Marijuana farming in the US has undergone a lot of changes in recent years. Federal hemp legalization alongside more than a dozen states legalizing adult-use cannabis have been a boon for the marijuana cultivation industry, with a lot more winners than losers.
Here, we identify six cannabis cultivation trends over these past five years that may well provide an insight into what the next five years could hold.
1. More large and small cultivators, but fewer mid-size growers
The share of enterprises cultivating more than 80,000 square feet of cannabis jumped from around 7 percent in 2016 to 18 percent in 2021, while those with between 50,000 – 80,000 square feet of production went from 3 percent market share to 7 percent.
But it’s not just large operators that are doing well. The marijuana cultivation industry is growing rapidly with new entrants trying their luck as growers, which means small operators are also on the increase. Cannabis farms with less than 5,000 square feet shot up by 5 percent between 2016 and 2021 from 34 percent to 39 percent.
The number of mid-size growers, however, decreased significantly. The number of operators cultivating anywhere between 5,000 and 79,999 square feet of marijuana fell by 20 percent in the past five years.
2. Small growers are still dominant
Though large cannabis cultivators appear to be consolidating their position in the market, small growers continue to be dominant.

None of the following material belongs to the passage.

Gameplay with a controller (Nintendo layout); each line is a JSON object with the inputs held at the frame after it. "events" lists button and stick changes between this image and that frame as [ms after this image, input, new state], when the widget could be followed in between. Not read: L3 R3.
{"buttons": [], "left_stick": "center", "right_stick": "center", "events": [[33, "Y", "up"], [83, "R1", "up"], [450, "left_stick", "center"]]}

In 2016, 58 percent of marijuana cultivators grew on less than 10,000 square feet of space. Today, it’s around 52 percent.
The trend leans towards larger growers, but small cannabis cultivators still punch above their weight for now.
3. Majority of growers operate just one facility
The number of growers operating one facility dropped from 66 percent in 2016 to 63 percent in 2021. This marginal decrease is reflected in the slight increases in the number of cultivators operating two, three or four grow sites which each jumped one or two percentage points.
The largest facilities with five or more grow sites remained unchanged at 6 percent.
It appears then that the number of facilities that marijuana cultivators operate is relatively stable for now.
4. Cannabis production area is on the increase
While the number of facilities operated by a marijuana cultivator hasn’t changed a great deal, the average production area is increasing.
In 2016, the median cultivation area size was 25,600 square feet. Now, it’s 33,900 square feet.
Though the number of small cultivators grew over this time, the expansion of larger operators has driven this increase. The number of cultivation sites with a cannabis production area of more than 50,000 square feet grew by 15 percent between 2016 and 2021.
5. Majority of growers plan to add new cultivation spaces
Every business needs to grow, and this seems to be especially so in the rapidly expanding cannabis cultivation industry.
Almost three-quarters (73 percent) reported they would add indoor, outdoor or greenhouse spaces to their facilities in the next two years.
6. Majority of cultivators manage part of their supply chain, and this is set to increase
As well as growing cannabis, 44 percent of cultivators extract and/or process marijuana, while 27 percent also manage a retail dispensary.
Vertical integration can help with product quality and may allow growers to determine their own price point, so it’s perhaps no surprise that 26 percent of cultivators plan on starting a retail business in the next 18 months, while 16 percent want to start extracting and processing their own product within the same timeframe.